Having arrived in England almost 30 years ago, I have now lived here longer than in my country of birth. I can report that the process of becoming British has been a long one and is by no means complete.
The results of long-term relationships with two Englishmen, were two German-British daughters, a three-quarters-British grandchild as well as a plethora of British step-children. So what does that make me? A German Brit or a British German?
I’m not sure. While I came to England by chance I stayed by choice.
I stayed because I liked people’s tolerant and open attitudes, the way authorities treated Joe or Jane Public, the relaxed way of driving (even if on the wrong side of the road). I stayed despite the fact that I constantly seemed to say the wrong thing and didn’t catch on when someone told a joke.
And, last but not least, I stayed because I liked the weather.
So what were my impressions when I first came to England?
Growing up in a smallish German town, I found the people there were small-minded to match. “What will the neighbours think?” was the major concern of almost everyone. As a rule, each liked to be the same as all the others. Being different was dangerous and easily made you an outcast. For this reason, it was a real eye-opener to me how tolerant the English were towards people who were not quite like most people. Eccentricity seemed more an asset than a bane. Rather than picking on those who were different, they were embraced and integrated into a society of eccentrics.
Authorities’ treatment of “the public”
Unlike German authorities, British authorities didn’t revel in asserting their authority over you. Mere citizens were not just there to be ruled over and regulated – there was actually a dialogue going on. Citizens were more on an equal level with those in authority than I’d ever experienced in my home country. It was such a relief to find that bureaucracy did not rule the UK as it did Germany.
Driving in the UK
Refreshingly, in the UK almost everyone stuck to the relatively low speed limit of 70 miles per hour on motorways. In stark contrast, on German roads, owners of fast cars did and do feel they have the divine right to go as fast as possible. If you are unlucky enough not to have a fast car or CHOOSE to drive at a more sedate speed, those “superior” drivers will hassle you, tail-gate you and flash their lights at you, they’ll come up behind you at such a speed you fear that any moment now they are going to push you off the road. It is intimidating at best, frightening and dangerous at worst. In the UK I found it was almost relaxing to drive along a motorway (as long as it was not the M25 or another urban multi-laned monstrosity).
English people often used to give me strange looks when I proclaimed I like the weather here. While a lot of Brits head off to warmer climes, coming from Germany, where I had found the winters too cold and the summers too hot, I much appreciated the more temperate British seasons. Seeing trees in bloom in February was unbelievable for someone like me who had never seen trees in blossom before April!
Regrettably, some of these positives are actually not quite so positive 29 years later.
The weather has become more erratic – though still more bearable to me than continental conditions. But I can hardly blame the Brits solely for climate change!
I think British authorities still treat their “clients” better than German ones ever did. But the gap is slowly closing. Bureaucracy is gaining a foothold.
Drivers have become a lot more impatient and rude since I moved here all those years ago. There is so much more traffic now and people overall appear pushier and less willing to give way. Horns are used more often; thankyous – except perhaps in the more rural areas – have become rarer. The average speed on motorways (when there isn’t a holdup) seems to have increased. More people now rush past those who stick to the speed limit. The saving grace is that the volume of traffic remains light compared to the volume thundering up and down German autobahns.

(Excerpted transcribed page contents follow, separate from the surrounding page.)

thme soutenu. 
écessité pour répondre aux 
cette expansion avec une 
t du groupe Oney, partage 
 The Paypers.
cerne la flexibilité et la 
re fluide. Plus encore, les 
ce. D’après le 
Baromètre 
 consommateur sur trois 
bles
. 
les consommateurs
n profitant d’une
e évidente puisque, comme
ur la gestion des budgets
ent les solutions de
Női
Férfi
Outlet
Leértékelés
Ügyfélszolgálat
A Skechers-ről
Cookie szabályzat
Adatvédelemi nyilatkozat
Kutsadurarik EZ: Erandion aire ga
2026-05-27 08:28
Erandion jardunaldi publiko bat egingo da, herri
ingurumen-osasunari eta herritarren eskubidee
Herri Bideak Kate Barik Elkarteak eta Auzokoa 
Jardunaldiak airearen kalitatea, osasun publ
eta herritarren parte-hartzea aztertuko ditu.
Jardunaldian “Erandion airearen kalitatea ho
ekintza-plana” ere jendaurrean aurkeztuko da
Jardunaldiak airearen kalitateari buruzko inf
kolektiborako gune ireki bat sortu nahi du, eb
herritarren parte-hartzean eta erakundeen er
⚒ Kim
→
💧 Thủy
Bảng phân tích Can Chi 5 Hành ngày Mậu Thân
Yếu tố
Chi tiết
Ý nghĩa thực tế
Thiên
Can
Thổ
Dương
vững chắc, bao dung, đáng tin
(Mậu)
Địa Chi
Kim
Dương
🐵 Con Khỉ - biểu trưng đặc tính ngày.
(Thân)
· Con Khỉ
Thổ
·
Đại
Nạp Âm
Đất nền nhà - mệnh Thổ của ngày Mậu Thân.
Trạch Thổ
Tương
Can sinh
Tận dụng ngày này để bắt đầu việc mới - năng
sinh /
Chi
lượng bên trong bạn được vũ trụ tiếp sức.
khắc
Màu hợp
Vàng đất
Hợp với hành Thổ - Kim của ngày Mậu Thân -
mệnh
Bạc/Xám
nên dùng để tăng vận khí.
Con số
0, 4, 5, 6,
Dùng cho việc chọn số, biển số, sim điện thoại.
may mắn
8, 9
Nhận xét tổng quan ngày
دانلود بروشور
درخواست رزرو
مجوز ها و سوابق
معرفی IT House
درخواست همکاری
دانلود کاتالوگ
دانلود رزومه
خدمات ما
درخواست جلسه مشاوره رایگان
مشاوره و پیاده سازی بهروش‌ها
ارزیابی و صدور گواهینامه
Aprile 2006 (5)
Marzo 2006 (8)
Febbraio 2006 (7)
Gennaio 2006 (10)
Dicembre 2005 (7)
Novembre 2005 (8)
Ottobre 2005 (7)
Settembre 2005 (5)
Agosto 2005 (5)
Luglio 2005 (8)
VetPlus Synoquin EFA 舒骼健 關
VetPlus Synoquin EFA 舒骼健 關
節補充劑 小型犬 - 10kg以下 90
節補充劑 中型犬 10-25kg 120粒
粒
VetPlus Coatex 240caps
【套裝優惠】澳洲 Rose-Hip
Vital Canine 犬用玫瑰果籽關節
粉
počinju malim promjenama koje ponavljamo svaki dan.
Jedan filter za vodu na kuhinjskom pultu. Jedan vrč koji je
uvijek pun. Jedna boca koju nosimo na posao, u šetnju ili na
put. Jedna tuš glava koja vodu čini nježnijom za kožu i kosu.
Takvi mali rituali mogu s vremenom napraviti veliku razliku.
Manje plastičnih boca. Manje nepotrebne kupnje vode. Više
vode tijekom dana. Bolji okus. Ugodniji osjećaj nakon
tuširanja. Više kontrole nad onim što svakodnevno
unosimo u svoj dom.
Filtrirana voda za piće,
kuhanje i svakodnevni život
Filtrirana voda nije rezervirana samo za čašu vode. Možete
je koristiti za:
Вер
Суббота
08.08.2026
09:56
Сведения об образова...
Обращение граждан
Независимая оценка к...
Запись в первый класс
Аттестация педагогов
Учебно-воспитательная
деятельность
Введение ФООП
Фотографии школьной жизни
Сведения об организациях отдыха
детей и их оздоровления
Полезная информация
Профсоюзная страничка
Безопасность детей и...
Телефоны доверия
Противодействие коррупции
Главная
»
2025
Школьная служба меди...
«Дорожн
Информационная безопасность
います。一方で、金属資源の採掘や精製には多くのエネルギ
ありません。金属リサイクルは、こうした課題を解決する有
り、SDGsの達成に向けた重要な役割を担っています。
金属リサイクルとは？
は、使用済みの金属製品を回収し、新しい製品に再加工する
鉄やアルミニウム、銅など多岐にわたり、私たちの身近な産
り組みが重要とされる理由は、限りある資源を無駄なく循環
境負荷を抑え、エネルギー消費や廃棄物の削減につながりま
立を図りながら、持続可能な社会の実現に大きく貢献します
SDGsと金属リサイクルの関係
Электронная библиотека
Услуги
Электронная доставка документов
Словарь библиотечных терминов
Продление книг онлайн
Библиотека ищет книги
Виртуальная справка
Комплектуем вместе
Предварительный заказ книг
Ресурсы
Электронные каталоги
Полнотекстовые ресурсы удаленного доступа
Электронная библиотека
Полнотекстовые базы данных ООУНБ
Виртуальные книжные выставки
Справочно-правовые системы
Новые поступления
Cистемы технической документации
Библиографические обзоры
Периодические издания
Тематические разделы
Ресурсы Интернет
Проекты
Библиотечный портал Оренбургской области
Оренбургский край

People still happily accept eccentrics but tolerance of foreigners has decreased. This is especially true of people who are “obviously different”, don’t make the effort to fit in or stick out like a sore thumb by their clothes or habits. Due to worldwide terrorist activity, a lot of Brits are now especially nervous of anyone who might be a Muslim.
And yet. In the UK, I have often experienced that being a foreign national was a point of interest and it often came up in conversation. But in all the time I have lived in the UK, I have only once met serious xenophobia.
The times they are indeed a-changing
Becoming British to me has always meant integration into British life by doing as the Brits did.
I donated blood. Overall, I dressed as everyone else (no expense spared – top of the range charity shop clothes!). I took up English country dancing; why, I was even a Morris dancer for 10 years! I played Scrabble like a native and actually cooked English food every once in a while. To cut a long story short, I felt that I fitted in pretty well.
As a result of the Brexit vote, however, I suddenly felt insecure in my status as a fully integrated UK resident. So I thought it expedient to apply for British citizenship. This would at least allow me to take part in future votes – and no one would be able to “make” me leave the country unless I wished to do so.
While my application has been successful, I feel that there is much more to becoming British than owning a citizenship certificate. I do not expect that holding it in my hands will make me any more British than I have become over the years. Rather the opposite: having felt perfectly at home here for a long time, being made to jump through lots of citizenship application hoops made me feel more like an alien than I had felt since my arrival.
Becoming British by jumping through bureaucratic hoops is another story.
The author of this article is Mecki Testroet, a long-standing colleague of mine.